Judah (Hebrew: יְהוּדָה, Modern: Yəhūda, Tiberian: Yŭhūḏā) was, according to the Book of Genesis, the fourth of the six sons of Jacob and Leah and the founder of the Tribe of Judah of the Israelites. By extension, he is indirectly the eponym of the Kingdom of Judah, the land of Judea, and the word Jew.

According to the narrative in Genesis, Judah alongside Tamar is a patrilineal ancestor of the Davidic line. The Tribe of Judah features prominently in Deuteronomistic history, which most scholars agree was reduced to written form, although subject to exilic and post-exilic alterations and emendations, during the reign of the Judahist reformer Josiah from 641 to 609 BCE.

Etymology

The Hebrew name for Judah, Yehuda (יהודה), literally "thanksgiving" or "praise," is the noun form of the root Y-D-H (ידה), "to thank" or "to praise." His birth is recorded at Gen. 29:35; upon his birth, Leah exclaims, "This time I will praise the LORD/YHWH," with the Hebrew word for "I will praise," odeh (אודה) sharing the same root as Yehuda. Alternatively, Edward Lipiński connected Hebrew yĕhūdā with Arabic whd / wahda "cleft, ravine".

Biblical references

Judah (left) talking to Tamar (right) (1606–1669), by Rembrandt

Judah is the fourth son of the patriarch Jacob and his first wife, Leah: his full brothers are Reuben, Simeon and Levi (all older), and Issachar and Zebulun (younger), and he has one full sister, Dinah. Through his father, he also has six half-brothers: Dan and Naphtali (whose mother is Bilhah), Gad and Asher (whose mother is Zilpah), and Joseph and Benjamin (whose mother is Rachel).

Following his birth, Judah's next appearance is in Gen 37, when he and his brothers cast Joseph into a pit out of jealousy after Joseph approaches them, flaunting a coat of many colors, while they are working in the field. It is Judah who spots a caravan of Ishmaelites coming towards them on its way to Egypt and suggests that Joseph be sold to the Ishmaelites rather than killed. (Gen. 37:26-28, "What profit is it if we slay our brother and conceal his blood? ... Let not our hand be upon him, for he is our brother, our flesh.")

Judah marries Aliyath, the daughter of Shuah, a Canaanite. Genesis chapter 38 Judah and his wife have three children, Er, Onan, and Shelah. Er marries Tamar, but God kills him because he was wicked in His sight (Gen. 38:7). Tamar becomes Onan's wife in accordance with custom, but he too is killed after he refuses to father children for his older brother's childless widow, and spills his seed instead.

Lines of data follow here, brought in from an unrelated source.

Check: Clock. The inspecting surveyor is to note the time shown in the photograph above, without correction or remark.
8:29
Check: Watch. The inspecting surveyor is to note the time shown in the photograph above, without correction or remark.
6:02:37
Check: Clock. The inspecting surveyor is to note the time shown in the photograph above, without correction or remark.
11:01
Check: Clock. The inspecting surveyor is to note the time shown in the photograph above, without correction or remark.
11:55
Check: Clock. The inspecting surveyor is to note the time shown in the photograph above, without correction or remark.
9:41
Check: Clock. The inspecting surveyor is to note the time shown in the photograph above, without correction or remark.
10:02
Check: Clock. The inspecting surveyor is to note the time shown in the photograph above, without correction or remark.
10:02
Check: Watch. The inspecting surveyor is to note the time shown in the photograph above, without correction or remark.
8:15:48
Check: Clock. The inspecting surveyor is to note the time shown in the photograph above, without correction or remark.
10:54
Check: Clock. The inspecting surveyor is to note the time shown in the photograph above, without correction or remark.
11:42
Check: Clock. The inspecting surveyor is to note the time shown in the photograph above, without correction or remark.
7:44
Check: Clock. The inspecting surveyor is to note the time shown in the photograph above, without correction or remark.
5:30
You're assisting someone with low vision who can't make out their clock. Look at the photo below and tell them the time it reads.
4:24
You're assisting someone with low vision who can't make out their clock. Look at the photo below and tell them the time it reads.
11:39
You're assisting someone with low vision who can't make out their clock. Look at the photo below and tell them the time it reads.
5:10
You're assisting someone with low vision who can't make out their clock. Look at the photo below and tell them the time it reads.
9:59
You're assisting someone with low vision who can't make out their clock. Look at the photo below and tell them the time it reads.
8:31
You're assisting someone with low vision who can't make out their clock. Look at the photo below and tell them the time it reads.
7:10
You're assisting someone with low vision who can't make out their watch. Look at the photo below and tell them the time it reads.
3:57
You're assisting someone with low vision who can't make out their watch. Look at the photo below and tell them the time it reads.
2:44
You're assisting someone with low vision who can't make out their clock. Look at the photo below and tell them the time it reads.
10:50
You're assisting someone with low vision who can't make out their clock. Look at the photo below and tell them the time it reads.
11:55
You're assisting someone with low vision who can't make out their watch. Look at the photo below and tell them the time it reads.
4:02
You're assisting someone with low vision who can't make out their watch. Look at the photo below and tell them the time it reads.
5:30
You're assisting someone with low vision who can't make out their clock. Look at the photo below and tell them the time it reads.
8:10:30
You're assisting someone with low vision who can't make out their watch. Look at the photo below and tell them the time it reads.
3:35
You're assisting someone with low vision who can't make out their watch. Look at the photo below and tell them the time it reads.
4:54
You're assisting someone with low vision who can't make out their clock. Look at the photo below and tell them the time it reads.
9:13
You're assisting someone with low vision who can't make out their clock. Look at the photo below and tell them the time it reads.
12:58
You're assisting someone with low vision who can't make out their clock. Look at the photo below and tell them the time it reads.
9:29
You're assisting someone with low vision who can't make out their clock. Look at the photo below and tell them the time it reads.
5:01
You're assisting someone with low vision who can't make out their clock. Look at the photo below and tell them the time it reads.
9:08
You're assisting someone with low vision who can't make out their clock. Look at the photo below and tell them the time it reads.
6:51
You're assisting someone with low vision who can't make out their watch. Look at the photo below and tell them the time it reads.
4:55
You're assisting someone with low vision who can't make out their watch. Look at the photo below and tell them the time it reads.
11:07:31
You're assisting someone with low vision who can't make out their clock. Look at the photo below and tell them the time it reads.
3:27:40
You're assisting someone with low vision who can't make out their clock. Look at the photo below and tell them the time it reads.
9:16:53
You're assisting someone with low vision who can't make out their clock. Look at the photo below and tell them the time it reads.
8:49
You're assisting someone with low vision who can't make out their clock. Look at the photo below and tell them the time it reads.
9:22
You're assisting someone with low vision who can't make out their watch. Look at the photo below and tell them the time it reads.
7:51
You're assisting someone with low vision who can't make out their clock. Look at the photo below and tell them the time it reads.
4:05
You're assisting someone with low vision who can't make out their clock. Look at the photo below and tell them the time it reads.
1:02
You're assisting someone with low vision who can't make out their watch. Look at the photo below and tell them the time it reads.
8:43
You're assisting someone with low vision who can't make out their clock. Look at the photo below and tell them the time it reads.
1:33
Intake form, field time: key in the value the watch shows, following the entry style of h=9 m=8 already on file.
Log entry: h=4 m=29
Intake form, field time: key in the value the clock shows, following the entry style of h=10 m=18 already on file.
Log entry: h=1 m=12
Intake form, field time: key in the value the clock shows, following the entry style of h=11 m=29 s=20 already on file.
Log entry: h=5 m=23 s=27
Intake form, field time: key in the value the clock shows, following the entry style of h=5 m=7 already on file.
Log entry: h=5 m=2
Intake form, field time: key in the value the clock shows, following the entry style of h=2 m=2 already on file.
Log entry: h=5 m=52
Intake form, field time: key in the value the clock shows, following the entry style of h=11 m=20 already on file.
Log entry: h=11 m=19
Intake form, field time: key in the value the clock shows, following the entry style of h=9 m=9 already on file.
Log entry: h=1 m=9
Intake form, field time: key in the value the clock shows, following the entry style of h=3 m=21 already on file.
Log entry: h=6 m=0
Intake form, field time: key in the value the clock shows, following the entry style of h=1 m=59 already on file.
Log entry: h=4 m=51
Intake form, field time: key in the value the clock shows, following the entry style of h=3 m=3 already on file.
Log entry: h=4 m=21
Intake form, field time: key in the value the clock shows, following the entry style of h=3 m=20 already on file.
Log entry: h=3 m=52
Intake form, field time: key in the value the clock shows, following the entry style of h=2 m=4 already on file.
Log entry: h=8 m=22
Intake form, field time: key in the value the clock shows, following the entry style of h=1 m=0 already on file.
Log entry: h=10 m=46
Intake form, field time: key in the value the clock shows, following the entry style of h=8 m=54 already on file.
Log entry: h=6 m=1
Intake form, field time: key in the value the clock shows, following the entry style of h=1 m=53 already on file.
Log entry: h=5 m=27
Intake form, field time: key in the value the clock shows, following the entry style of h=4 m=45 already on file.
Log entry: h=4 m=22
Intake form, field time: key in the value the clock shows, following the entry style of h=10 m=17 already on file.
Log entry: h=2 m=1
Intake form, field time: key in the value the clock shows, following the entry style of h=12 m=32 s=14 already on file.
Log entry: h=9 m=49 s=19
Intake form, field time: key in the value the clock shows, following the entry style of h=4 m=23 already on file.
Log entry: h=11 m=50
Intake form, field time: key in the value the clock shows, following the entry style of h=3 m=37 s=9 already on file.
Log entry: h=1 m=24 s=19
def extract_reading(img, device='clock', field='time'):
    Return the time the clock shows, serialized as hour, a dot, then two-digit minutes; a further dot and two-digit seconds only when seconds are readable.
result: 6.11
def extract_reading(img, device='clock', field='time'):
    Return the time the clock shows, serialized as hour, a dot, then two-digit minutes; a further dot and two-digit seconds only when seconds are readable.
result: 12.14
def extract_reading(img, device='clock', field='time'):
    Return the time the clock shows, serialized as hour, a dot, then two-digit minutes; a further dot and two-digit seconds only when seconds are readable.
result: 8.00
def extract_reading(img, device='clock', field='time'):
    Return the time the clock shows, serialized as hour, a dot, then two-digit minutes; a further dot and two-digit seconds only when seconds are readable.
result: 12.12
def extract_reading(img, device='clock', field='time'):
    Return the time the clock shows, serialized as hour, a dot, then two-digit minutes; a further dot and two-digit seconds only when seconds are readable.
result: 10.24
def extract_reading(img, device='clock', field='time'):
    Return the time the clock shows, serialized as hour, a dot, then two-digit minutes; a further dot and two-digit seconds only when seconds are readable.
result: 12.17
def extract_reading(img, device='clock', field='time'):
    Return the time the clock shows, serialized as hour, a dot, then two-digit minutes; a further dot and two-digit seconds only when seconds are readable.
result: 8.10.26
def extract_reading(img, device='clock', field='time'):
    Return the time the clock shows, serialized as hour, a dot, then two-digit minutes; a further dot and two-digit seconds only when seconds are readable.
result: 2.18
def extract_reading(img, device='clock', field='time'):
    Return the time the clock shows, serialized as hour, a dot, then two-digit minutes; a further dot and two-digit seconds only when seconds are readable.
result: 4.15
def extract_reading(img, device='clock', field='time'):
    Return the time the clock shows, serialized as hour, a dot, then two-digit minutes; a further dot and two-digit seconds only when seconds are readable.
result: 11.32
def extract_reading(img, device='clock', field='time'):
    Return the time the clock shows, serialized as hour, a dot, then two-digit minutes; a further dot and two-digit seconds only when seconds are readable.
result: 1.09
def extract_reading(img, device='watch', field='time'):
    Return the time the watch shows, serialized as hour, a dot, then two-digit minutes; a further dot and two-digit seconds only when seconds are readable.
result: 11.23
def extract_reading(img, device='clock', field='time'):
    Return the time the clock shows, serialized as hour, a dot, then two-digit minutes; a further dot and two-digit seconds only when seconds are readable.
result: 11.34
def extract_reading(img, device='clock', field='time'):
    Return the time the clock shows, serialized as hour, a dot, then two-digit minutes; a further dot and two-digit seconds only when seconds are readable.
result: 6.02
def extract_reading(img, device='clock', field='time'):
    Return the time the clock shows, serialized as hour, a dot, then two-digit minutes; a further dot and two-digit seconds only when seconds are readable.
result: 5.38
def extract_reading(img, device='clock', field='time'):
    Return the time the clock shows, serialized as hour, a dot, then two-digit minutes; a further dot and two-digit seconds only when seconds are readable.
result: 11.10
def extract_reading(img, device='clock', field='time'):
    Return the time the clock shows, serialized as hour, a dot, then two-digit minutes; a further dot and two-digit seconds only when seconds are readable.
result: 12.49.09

Although Tamar should have married Shelah, the remaining brother, Judah did not consent, and in response Tamar deceives Judah into having intercourse with her by pretending to be a prostitute. When Judah discovers that Tamar is pregnant he prepares to have her killed, but recants and confesses when he finds out that he is the father (Gen. 38:24-26). Tamar is the mother of twins, Perez (Peretz) and Zerah (Gen. 38:27-30). The former is the patrilinear ancestor of the messiah, according to the Book of Ruth (4:18-22).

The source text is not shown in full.